Sta scrivendo in questo periodo? Come saggista o come narratore?

Sto lavorando a un nuovo libro. Non so ancora se sarà un romanzo o un racconto. Le volte che sono contento di me al 100% non è perché ho scritto un racconto o un romanzo bensì perché ho realizzato un articolo molto feroce per dire al mio governo di andare all'inferno. Fin qui non mi hanno ascoltato: mi leggono ma purtroppo non seguono il mio suggerimento. Quando ho il desiderio di raccontare una storia, cosa completamente diversa, allora scrivo un romanzo. Non scrivo al computer, scrivo per esteso, a mano, con semplici penne a sfera. Ne ho due sulla mia scrivania: una per gli articoli e l'altra per narrare. Il mio bisogno di raccontare viene da lontano. Ho incominciato a cinque anni, appena mi insegnarono l'alfabeto. Iniziai a inventare piccole storie, a scriverle e a raccontarle per colpire le ragazze. Inizialmente volevo fare il pompiere, convinto che le impressionasse di più, poi ho finito per scegliere di fare il romanziere.

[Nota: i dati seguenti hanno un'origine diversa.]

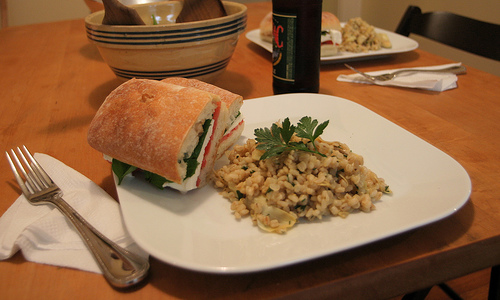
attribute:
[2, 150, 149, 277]
napkin — white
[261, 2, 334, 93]
bottle — Dark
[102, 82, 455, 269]
plate — White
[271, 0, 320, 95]
beer bottle — Dark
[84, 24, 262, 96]
bowl — Ceramic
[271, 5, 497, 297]
chair — brown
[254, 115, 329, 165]
parsley — Green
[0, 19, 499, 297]
table — Brown, wood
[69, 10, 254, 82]
bowl — brown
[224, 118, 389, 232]
rice — Brown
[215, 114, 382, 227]
rice — Brown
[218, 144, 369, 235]
rice — brown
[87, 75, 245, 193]
sandwich — Halved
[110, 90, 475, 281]
plate — White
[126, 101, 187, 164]
bread — Brown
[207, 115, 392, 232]
scrambled eggs — Dry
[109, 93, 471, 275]
dish — White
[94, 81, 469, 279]
plate — White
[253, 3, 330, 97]
bottle — Dark 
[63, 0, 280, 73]
bowl — Ceramic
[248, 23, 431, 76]
plates — White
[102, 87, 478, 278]
plates — White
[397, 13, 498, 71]
chair — Brown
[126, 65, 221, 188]
sandwich — Cut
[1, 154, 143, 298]
fork — Silver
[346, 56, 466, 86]
fork — Silver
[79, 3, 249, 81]
bowl/stripes — Ceramic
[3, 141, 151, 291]
fork — Silver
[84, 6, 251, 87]
bowl — wooden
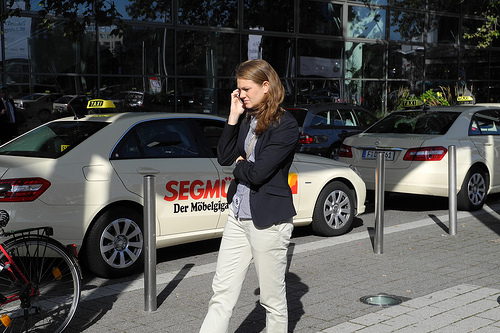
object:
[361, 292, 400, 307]
light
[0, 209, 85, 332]
bicycle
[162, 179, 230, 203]
text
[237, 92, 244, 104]
cell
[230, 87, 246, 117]
hand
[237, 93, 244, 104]
cell phone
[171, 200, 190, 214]
word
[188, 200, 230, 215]
word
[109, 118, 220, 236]
door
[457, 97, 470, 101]
sign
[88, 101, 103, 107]
sign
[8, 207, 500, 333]
sidewalk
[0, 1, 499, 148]
reflection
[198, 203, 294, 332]
pants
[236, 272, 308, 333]
shadow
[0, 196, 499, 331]
ground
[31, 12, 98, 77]
window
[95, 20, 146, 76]
window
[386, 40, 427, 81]
window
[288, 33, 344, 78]
window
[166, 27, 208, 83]
window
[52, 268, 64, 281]
reflector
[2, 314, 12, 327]
reflector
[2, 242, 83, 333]
spokes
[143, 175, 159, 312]
pole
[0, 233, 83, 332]
tire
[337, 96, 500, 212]
cars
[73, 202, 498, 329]
concrete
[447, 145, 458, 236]
poles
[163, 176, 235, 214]
company name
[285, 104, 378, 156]
car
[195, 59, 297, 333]
woman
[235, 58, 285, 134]
hair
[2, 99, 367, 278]
car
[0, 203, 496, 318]
curb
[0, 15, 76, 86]
windows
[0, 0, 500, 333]
street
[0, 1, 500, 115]
building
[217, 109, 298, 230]
blazer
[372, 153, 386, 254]
pole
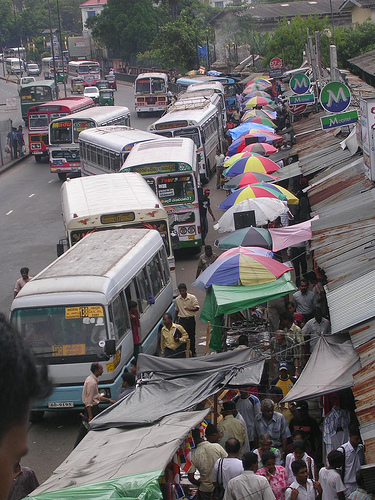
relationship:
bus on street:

Quali sono i suoi rapporti con gli scrittori Abraham B. Yehoshua e David Grossman, voci che si battono con lei per la pace?

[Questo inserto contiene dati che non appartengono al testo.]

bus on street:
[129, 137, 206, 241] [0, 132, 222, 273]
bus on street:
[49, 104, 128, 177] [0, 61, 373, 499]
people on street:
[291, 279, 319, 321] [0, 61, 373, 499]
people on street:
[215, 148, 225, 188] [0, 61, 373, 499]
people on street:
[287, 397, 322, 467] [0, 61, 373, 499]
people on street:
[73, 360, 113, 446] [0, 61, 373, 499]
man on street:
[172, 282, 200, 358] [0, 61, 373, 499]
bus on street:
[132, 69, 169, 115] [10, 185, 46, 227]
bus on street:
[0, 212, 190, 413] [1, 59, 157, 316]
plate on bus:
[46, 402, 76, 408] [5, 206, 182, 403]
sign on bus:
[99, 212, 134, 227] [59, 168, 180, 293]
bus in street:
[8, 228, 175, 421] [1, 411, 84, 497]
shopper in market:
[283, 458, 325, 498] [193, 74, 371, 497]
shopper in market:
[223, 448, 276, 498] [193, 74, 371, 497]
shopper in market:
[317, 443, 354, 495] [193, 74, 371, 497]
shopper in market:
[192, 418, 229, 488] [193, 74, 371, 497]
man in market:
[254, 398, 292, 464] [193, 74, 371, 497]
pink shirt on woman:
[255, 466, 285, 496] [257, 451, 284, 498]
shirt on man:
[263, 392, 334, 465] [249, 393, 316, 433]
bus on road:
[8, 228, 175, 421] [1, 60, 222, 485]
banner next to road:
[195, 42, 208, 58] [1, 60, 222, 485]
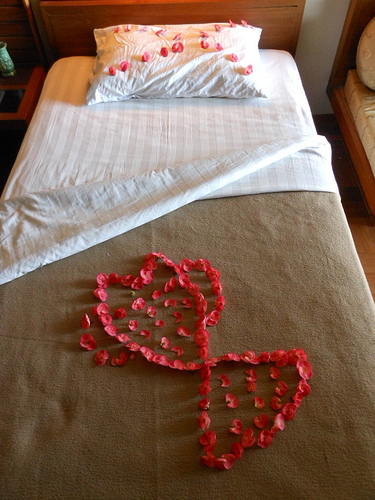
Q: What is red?
A: Flower petals.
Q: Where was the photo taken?
A: In a bedroom.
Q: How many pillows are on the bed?
A: One.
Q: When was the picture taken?
A: Daytime.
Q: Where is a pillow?
A: On the bed.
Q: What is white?
A: Bed sheets.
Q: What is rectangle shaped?
A: A pillow.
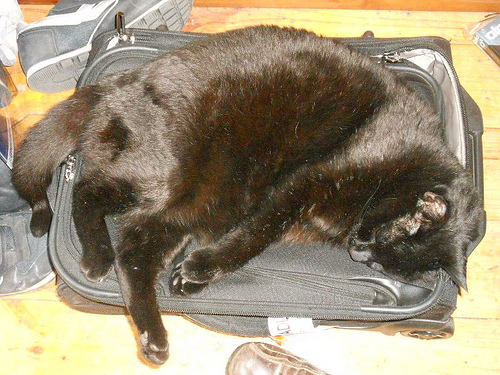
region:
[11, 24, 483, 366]
A black cat lying on a suitcase.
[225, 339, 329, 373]
A brown shoe by a suitcase.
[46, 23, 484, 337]
A black suitcase with a cat on it.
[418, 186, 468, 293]
Black ears of a cat.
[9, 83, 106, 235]
A black tail on a black cat.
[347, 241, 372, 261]
Black nose on a black cat.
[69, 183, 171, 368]
A black cats back long feet.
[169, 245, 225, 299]
Two black front paws of a cat.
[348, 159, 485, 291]
Black head of a black cat.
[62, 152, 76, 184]
Zipper between a cat's tail and butt.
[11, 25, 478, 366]
a black cat sleeping on the suitcase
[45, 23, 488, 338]
a small, black suitcase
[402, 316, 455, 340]
black wheel of the suitcase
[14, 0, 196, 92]
black tennis shoe above suitcase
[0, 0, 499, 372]
wooden floor under cat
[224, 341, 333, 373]
part of a brown shoe in front of the suitcase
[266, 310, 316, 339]
white tag on the suitcase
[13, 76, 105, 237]
black tail of the cat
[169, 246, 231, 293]
clasped front paws of the cat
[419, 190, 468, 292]
ears on the cat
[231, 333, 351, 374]
brown color shoe near the bag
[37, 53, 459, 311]
black color cat is sleeping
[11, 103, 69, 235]
tail of the cat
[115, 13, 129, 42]
zipper of the bag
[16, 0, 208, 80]
grey color shoe in the bag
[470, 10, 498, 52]
book in the floor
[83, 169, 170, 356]
leg of the black color cat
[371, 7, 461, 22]
brown color tiles in the floor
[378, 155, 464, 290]
head of the cat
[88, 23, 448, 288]
cat is sleeping in the bag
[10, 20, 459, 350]
Black cat sleeping on a platter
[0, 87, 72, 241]
Black tail on cat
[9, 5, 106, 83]
Grey tennis shoe on side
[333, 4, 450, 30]
Wooden table under cat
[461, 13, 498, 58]
corner of a book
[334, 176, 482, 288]
Cat head laying on the suitcase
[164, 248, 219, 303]
paw of a cat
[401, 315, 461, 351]
Wheel of suitcase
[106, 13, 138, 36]
zipper of suit case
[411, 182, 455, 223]
Ear of a cat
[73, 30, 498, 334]
a cat is sleeping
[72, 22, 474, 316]
a black cat is sleeping the bag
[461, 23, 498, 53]
book kept near the bag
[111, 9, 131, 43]
zipper in the bag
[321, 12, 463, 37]
brown color floor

Sono due miei cari amici. Yehoshua lo conosco fin dai tempi della scuola. Ci sentiamo al telefono molto spesso e ci incontriamo per le attività di pace. Tra di noi ci sono sfumature diverse. Metaforicamente è come ci trovassimo tutti e tre alla guida di un'auto: qualche volta vedo Yehoshua alla mia sinistra e Grossman un po' più a destra; dieci minuti dopo io stesso posso essere a sinistra di entrambi. Però andiamo tutti e tre verso un'unica direzione.